Trumpa tu nie ma, ale jest portret tej Ameryki, która go wybrała. Nakreślony złośliwie, ale jednak z empatią.
„Krótką historię siedmiu zabójstw” dodaję tu trochę na siłę, ale w rankingach od czapy zawsze były trzy pozycje. Poza tym, przydomek „od czapy” zobowiązuje.
Choć znaczna część akcji dzieje się na Jamajce, to jednak sporo w Nowym Jorku i na Florydzie. W „Niksach” mamy zaś wyprawę do Norwegii – z niej pochodzi dziwaczny tytuł powieści, a „Długi marsz” jest w dużym stopniu o Iraku.

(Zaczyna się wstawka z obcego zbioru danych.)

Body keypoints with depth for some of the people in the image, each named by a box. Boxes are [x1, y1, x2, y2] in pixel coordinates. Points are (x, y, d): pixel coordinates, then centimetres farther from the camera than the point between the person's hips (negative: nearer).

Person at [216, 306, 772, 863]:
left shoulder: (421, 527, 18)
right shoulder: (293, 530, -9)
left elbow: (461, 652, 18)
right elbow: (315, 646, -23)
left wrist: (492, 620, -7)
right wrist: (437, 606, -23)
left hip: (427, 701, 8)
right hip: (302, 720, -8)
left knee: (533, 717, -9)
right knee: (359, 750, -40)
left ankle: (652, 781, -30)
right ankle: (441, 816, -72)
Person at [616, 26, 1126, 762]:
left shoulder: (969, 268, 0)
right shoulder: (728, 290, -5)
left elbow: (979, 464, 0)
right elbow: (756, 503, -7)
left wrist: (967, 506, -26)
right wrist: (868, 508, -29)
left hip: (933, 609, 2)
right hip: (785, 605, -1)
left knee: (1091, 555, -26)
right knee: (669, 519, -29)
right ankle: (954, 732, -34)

Nie jest to więc aż tak bardzo od czapy, jak by się mogło wydawać.
Powieść może się spodobać miłośnikom serialu „Narcos” – oraz Boba Marleya, bo fabuła krąży wokół zamachu na życie muzyka, który naprawdę miał miejsce w 1978. Nigdy nie wyjaśniono, o co chodziło.
Powieść nawiązuje do teorii spiskowe, zgodnie z którą zamach był ubocznym skutkiem intrygi uruchomionej przez CIA. Mamy więc kilka malowniczych postaci rodem z The Land of the Free.
A wśród nich: moją ulubioną – amerykańskiego dziennikarza, który jest dość sprytny, żeby rozgryźć zagadkę zamachu. Ale nie dość sprytny, żeby dodać dwa do dwóch i zrozumieć, co wynika z tego, iż jest jedynym żyjącym facetem, który zna ten sekret…
Życzę blogonautom i fejsofollowersom wszystkiego najlepszego z okazji zimowego święta solarnego!